SUPPLIED PASSAGE:
* * * * * * * * *

“The earlier Bankim was only a poet and stylist, the later Bankim was a seer and nation-builder.” – Sri Aurobindo

Last year, I talked a little about early Indian literature in English through the work of Toru Dutt, India’s first published woman writer in the language. But Dutt was not the first Indian novelist to write in English, and today I wanted to focus on what is largely believed to be the first novel written in English by an Indian, Rajmohan’s Wife, and its author, Bankim Chandra Chattopadhyay (1838-1894). Published in 1864, Rajmohan’s Wife, like Dutt’s writings, sits at a fascinating intersection of Anglicize Indian culture at arguably the height of the British Raj, and both its fixations and its shortcomings reveal the tension beneath the surface of British colonialism on the subcontinent that would eventually lead to the Indian independence movement. This alone I think makes it worthy of further investigation, so let’s get into some meat on the subject.
Like Toru Dutt and her family, Bankim Chandra Chattopadhyay (often Anglicized as Chatterjee, as you can see on the cover photo above) was the product of the native bourgeois civil servant class in Bengal. His father was a government official, but unlike the Dutts, who were Calcuttans born and bred, the Chattopadhyays were native Western Bengalis (modern Bangladesh), and much of Bankim Chattopadhyay’s early life revolves around the well-established intellectual life of Hooghly, where some of the oldest Indian schools and universities were. It is perhaps because of this initial remove from Calcutta that kept Chattopadhyay and his family faithful to their Brahmin caste and religion, whereas the cosmopolitan Dutts overwhelmingly converted to Christianity, as much as a social decision in order to move up the colonial civil service hierarchy as from religious conviction. But after matriculating at Hooghly Moshin College, Chattopadhyay was rated highly enough as a student to earn a place at the newly established University of Calcutta, becoming one of its first two graduates. His earlier studies were in literature and the arts, but like most Indian civil servants, he would also earn a law degree, but this would be much later in his life.

It was in mid-century Calcutta where Chattopadhyay would be exposed to contemporary Bengali intellectual circles, including many of Toru Dutt’s male relatives, who formed much of the scholarly and intellectual backbone of Calcutta’s significant literary society. Although once he began his career in the civil service and his positions often relocated him back to his native Western Bengal, Chattopadhyay would remain deeply involved in this milieu throughout his life. Like many of the Dutts, Chattopadhyay turned to literature as an appropriate off-hours pursuit, and like most of them, began his literary career as a poet publishing verse in local Bengali newspapers and periodicals. But like the iconoclastic Toru, Chattopadhyay would chafe against the limitations of poetry alone and turn to fiction as a way to expand his creative imagination. He wrote a novella in Bengali for a local competition, but it didn’t win and he never attempted to publish it later. Having seemingly abandoned this work, he, like Toru Dutt, decided to turn to English as the medium for his next project and the novella Rajmohan’s Wife was the result. Like many Victorian novels in England, Rajmohan’s Wife was serially published in the relatively obscure periodical, Indian Field, in 1864, making it the first novel by an Indian author published in English, beating out Dutt’s posthumous Bianca by roughly fourteen years.

* * * * * * * * *

PROVIDED RECORDS:
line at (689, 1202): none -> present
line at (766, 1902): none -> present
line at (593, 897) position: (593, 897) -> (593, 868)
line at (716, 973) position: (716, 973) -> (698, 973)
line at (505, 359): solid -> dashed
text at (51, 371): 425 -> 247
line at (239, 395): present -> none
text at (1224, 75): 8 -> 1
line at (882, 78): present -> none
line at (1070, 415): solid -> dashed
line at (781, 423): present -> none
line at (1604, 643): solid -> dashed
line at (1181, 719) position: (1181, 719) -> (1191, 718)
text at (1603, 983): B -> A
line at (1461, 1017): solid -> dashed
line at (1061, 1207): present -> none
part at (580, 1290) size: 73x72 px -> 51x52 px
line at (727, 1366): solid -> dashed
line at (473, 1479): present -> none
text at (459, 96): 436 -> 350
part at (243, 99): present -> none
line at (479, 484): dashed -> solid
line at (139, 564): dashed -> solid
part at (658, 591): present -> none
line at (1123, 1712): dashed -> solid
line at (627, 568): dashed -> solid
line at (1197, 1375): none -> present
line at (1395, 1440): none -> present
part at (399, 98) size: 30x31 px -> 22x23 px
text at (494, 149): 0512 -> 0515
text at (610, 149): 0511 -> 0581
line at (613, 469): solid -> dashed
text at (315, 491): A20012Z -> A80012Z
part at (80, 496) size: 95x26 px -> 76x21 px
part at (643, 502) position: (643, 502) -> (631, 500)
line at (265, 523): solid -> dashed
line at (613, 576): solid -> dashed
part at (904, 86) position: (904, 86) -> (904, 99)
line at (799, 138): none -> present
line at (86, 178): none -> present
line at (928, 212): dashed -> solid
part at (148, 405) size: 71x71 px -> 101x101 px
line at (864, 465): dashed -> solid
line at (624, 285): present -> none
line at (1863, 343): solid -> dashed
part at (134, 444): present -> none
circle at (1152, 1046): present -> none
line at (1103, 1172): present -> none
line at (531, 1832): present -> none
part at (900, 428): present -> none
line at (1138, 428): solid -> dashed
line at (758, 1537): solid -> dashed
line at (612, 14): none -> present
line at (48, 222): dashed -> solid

* * * * * * * * *

REQUIREMENTS:
1. According to the essay on Rajmohan's Wife, in which periodical was the novel first serially published?
2. Carry the essay on Rajmohan's Wife forward from its last sentence.
The data comes from a source separate from the essay on Rajmohan's Wife.

RESPONSES PER TASK:
1. Indian Field

2.
But much like Dutt’s work, especially given her shift toward Hindu mythology in the poetry written closest to her death, Chattopadhyay’s betrays a distinct ambivalence toward the Anglo-Bengali culture that was ostensibly his life. This is borne out by the fact that while Rajmohan’s Wife would be his first English novel, it would also be his last. As he aged, Chattopadhyay became one of the earliest figures in the nascent Indian home rule movement, and like later figures such as the poet Rabindranath Tagore (1861-1941), he used his art as a vehicle to assert for independence. Specifically calling his foray into English language literature a “false start” (Rajmohan, foreword, v), his subsequent seventeen novels after Rajmohan’s Wife would all be written in Bengali, and it became his life’s work to advocate for writing in his native language about Indian themes as an act of patriotism. As we discussed in my entry about Chandrabati’s Sita-centric Ramayana retelling, Bengal has a long and rich literary tradition, with its written literature dating from deep in India’s medieval period, and Chattopadhyay tapped into this tradition to elevate his contemporaries. This advocacy, combined with his wide-ranging nonfiction essays on art, science, and religion, is why by the time of his death in 1894 at the age of fifty-five, Chattopadhyay was known in Bengali as Sahitya Samrat—the Emperor of Literature.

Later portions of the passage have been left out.